House Speaker John Boehner (R-Ohio) told reporters this morning that his caucus will do “everything possible” to get a veto-proof majority against implementation of the Iran nuclear deal.
Congress just began its 60-day review period of the deal, so debate and votes won’t begin until lawmakers return from recess in September.
Administration officials were briefing members of Congress on the deal in closed-door meetings this afternoon, and Boehner indicated they’ll be grilled about the terms of the agreement.
“While the president’s Iran deal may have been applauded at the United Nations, I think he faces serious skepticism here at home,” Boehner said.
“Let me just assure you that members of Congress will ask much tougher questions this afternoon when we meet with the president’s team, because a bad deal threatens the security of the American people, and we’re going to do everything possible to stop it.”
Majority Leader Kevin McCarthy (R-Calif.) said he continues “to see more concerns on our side and on the other side of the aisle as well.”
“I’ll highlight one quote that I read this weekend on the basis of the president going to the U.N. Security Council. This comes from Senator Menenedez, ‘The bottom line is the real deal doesn’t end Iran’s nuclear program, it preserves it.’ This is a real concern that all Americans have,” McCarthy said outside of a morning closed caucus meeting.

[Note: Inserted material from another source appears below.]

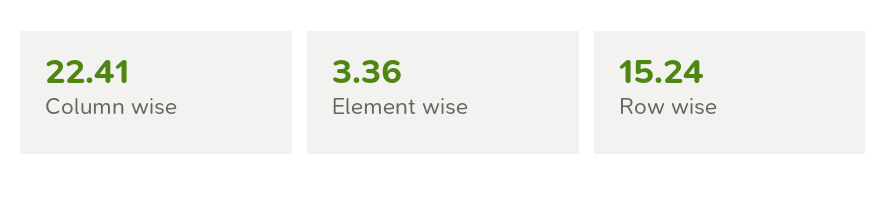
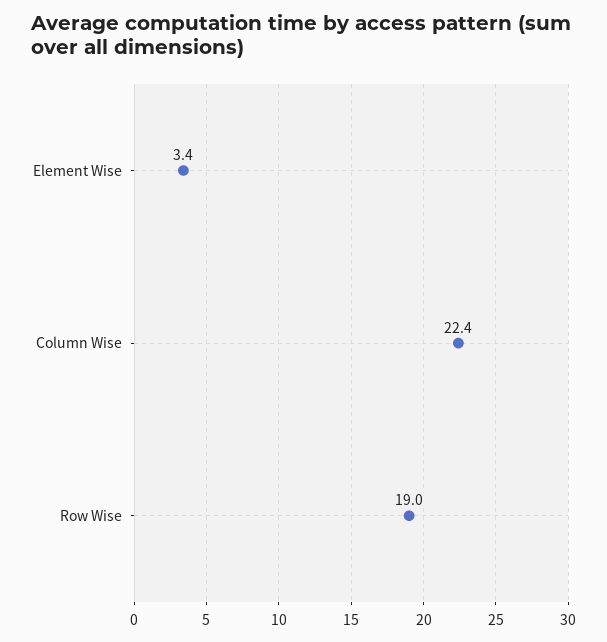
Row wise: 15.24 -> 19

“I recently saw in the Washington Post and ABC they found that 64 percent of the people said they were not confident the deal would halt Iran’s nuclear ambitions. Today in the hearing, I look forward to the questions, but more importantly. I look forward to the answers, because the more I hear about this agreement, the more concerned I become. Of all the issues we’ve had before us, this is the most critical. We have to get this right, because the world will never be the same.”
Majority Whip Steve Scalise (R-La.) predicted that the August recess, when lawmakers return to their home districts, will stir up even more fears about the deal.
That sort of grass-roots sentiment in recess townhalls changed the party of power in 2010 midterm elections over anger about Obamacare.
“You’re going to hear a lot of debate and real concern that we’re seeing across the country about this Iran deal,” Scalise said. “As more of the details come out, we’ve got more and more people expressing concern about how bad of a deal this is for the United States and, of course, our strong ally Israel and people throughout the Middle East are concerned as well about the likelihood of a nuclear arms race being escalated by the ability for Iran to be able to move forward with their nuclear weapons program.”